090 - Academiegbouw
Na de Reformatie werd een aantal geconfisceerde katholieke gebouwen ter beschikking gesteld aan de in 1614 gestichte universiteit. Het Vrouw Sywenconvent werd vertimmerd en uitgebreid en rector magnificus Ubbo Emmius schreef lyrisch: ‘De gebouwen zijn schitterend gebouwd en ingericht, een bekoorlijk plein, aan de zijden omgeven door drie prachtige brede zuilengangen, grenst aan de hoorzalen.’ De eerste eeuwen was de hogeschool van de Provincie, in de Franse tijd was ze even ‘Keizerlijk’ en vanaf 1815 Rijksuniversiteit. Haar toekomst was daarmee overigens geenszins gegarandeerd, want in 1840 dreigde het Rijk de universiteit weg te bezuinigen.
Omdat de stad veel belang hechtte aan het voortbestaan, nam zij het initiatief voor een nieuw academiegebouw. Naast het bestaande complex stelde de gemeente aangrenzende behuizingen en geld ter beschikking en de Provincie vulde het ontbrekende aan. Aan een nieuw gevormd plein ontwierp de relatief onbekende Groninger architect J.F. Scheepers een complex in classicistische stijl met onder andere zes enorme zuilen. Hoewel koning Willem III de uitnodiging terzijde legde, werd het nieuwe academiegebouw op 25 september 1850 feestelijk in gebruik genomen.
Eind negentiende eeuw dreigde opnieuw opheffing van de universiteit en tot overmaat van ramp brandde het academiegebouw in 1906 af. Nadat voor een derde keer het gevaar van opheffing was afgewend, werd de herbouw snel in gang gezet. Rijksbouwmeester J.A. Vrijman hergebruikte de fundamenten en een deel van het muurwerk, maar voegde een toren toe en liet zich inspireren door de rijke neorenaissancestijl van het stadhuis van Bremen. Op 29 juni 1909 vond de ‘plechtige opening’ plaats door koningin-moeder Emma en prins Hendrik, die de van de bevalling van prinses Juliana herstellende Wilhelmina vervingen.

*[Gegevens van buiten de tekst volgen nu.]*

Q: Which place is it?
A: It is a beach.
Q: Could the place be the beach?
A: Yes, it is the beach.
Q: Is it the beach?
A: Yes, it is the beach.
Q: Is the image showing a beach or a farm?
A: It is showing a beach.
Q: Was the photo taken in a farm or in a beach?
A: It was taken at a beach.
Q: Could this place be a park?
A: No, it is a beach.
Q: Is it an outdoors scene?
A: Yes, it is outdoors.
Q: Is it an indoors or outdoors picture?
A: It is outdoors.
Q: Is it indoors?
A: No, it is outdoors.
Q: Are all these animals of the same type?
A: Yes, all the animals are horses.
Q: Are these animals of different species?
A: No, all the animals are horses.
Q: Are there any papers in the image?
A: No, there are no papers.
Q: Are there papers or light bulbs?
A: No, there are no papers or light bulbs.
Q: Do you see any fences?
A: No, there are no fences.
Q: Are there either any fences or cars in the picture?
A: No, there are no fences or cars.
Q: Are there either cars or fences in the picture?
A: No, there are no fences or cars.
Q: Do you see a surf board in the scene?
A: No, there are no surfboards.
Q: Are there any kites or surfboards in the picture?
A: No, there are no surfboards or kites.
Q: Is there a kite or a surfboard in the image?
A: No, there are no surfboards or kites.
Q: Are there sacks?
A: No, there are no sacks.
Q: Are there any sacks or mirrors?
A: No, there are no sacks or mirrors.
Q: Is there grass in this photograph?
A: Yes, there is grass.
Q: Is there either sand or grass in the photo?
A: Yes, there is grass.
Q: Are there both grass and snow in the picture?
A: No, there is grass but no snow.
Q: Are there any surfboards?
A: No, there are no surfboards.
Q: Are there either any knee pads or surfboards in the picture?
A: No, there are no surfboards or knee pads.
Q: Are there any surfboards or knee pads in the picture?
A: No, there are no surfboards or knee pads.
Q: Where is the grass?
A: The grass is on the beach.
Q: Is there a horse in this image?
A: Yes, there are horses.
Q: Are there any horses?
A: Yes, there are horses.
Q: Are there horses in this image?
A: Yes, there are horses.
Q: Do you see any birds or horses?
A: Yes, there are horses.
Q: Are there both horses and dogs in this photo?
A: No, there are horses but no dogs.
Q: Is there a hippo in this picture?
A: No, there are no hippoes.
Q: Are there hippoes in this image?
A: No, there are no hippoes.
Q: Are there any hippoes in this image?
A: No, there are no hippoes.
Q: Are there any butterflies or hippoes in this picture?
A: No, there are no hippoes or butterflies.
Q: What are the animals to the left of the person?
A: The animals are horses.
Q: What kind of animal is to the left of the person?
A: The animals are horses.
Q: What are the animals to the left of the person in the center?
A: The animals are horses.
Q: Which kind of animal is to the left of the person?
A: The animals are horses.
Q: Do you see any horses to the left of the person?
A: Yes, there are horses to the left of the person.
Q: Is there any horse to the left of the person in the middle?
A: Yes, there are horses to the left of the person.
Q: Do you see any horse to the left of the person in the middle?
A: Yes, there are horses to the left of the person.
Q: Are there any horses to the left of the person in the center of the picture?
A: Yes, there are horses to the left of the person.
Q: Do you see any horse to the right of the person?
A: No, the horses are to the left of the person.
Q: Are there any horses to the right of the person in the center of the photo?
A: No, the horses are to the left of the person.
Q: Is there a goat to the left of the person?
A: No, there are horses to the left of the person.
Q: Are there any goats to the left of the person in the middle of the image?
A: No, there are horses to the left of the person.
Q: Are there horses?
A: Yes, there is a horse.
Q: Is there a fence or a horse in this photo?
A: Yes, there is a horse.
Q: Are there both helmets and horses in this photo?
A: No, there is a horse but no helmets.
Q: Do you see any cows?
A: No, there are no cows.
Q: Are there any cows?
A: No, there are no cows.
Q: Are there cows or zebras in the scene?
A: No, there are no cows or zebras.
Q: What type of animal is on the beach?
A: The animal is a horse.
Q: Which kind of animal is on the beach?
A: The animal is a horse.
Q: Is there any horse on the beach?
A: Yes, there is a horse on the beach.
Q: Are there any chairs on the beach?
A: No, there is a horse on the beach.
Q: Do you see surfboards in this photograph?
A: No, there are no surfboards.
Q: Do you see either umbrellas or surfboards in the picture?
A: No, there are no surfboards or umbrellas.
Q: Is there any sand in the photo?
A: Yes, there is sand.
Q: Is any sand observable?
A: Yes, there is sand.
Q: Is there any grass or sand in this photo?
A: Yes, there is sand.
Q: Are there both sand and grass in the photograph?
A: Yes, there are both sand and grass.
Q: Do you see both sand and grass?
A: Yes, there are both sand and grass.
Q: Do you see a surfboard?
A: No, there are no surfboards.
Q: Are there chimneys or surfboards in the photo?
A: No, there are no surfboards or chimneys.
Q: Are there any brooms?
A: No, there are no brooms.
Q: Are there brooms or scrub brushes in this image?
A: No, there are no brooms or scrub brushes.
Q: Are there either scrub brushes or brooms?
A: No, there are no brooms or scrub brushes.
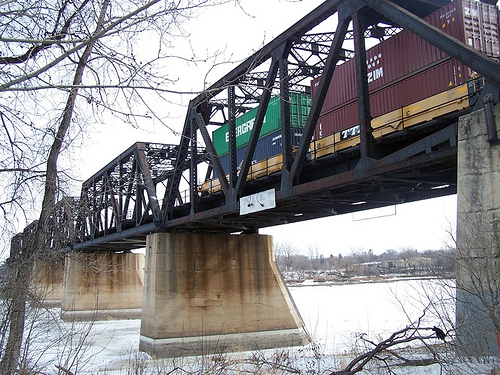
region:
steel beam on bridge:
[92, 181, 112, 248]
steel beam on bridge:
[100, 163, 122, 234]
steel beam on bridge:
[135, 145, 163, 223]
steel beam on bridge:
[160, 111, 190, 208]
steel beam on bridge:
[194, 109, 246, 210]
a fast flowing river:
[8, 286, 497, 356]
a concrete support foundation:
[123, 216, 336, 364]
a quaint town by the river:
[284, 245, 439, 281]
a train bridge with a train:
[11, 26, 484, 216]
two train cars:
[191, 29, 490, 184]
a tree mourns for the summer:
[3, 32, 143, 365]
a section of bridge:
[71, 142, 196, 260]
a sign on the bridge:
[226, 183, 287, 219]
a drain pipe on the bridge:
[471, 86, 497, 142]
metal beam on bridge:
[368, 1, 498, 87]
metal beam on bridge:
[349, 12, 375, 165]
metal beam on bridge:
[288, 22, 348, 173]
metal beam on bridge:
[276, 60, 292, 165]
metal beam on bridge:
[238, 70, 275, 182]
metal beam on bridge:
[227, 83, 237, 189]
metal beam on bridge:
[194, 111, 226, 190]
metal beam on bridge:
[188, 118, 202, 209]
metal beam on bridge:
[160, 118, 192, 221]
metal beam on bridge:
[136, 151, 159, 219]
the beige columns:
[28, 230, 313, 358]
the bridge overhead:
[1, 0, 456, 256]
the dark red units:
[311, 0, 498, 156]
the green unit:
[208, 88, 308, 154]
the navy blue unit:
[212, 124, 300, 177]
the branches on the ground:
[336, 308, 428, 374]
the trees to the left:
[2, 0, 258, 372]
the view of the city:
[273, 238, 466, 283]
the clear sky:
[0, 3, 458, 256]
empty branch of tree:
[209, 94, 244, 123]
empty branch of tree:
[268, 88, 295, 107]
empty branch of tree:
[124, 83, 249, 97]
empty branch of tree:
[0, 198, 17, 228]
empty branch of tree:
[2, 1, 163, 95]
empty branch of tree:
[147, 16, 192, 41]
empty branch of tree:
[39, 76, 151, 130]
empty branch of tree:
[6, 7, 33, 21]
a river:
[14, 289, 485, 371]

Na de Tweede Wereldoorlog begon de grote groei van de universiteit. In 1961 werd een nieuwe vleugel met daarin twee grote collegezalen in gebruik genomen. En vier jaar later werd het complex door middel van een lage dwarsvleugel verbonden met de universitaire panden Oude Boteringestraat 40 t/m 46.
Nadat de Groningse Schoolvereniging in 1973 haar complex aan de Muurstraat had verlaten, werd ook dit met het academiegebouw verbonden. Niet alleen het exterieur maar ook het interieur en met name het trappenhuis en de aula van het academiegebouw zijn monumentaal.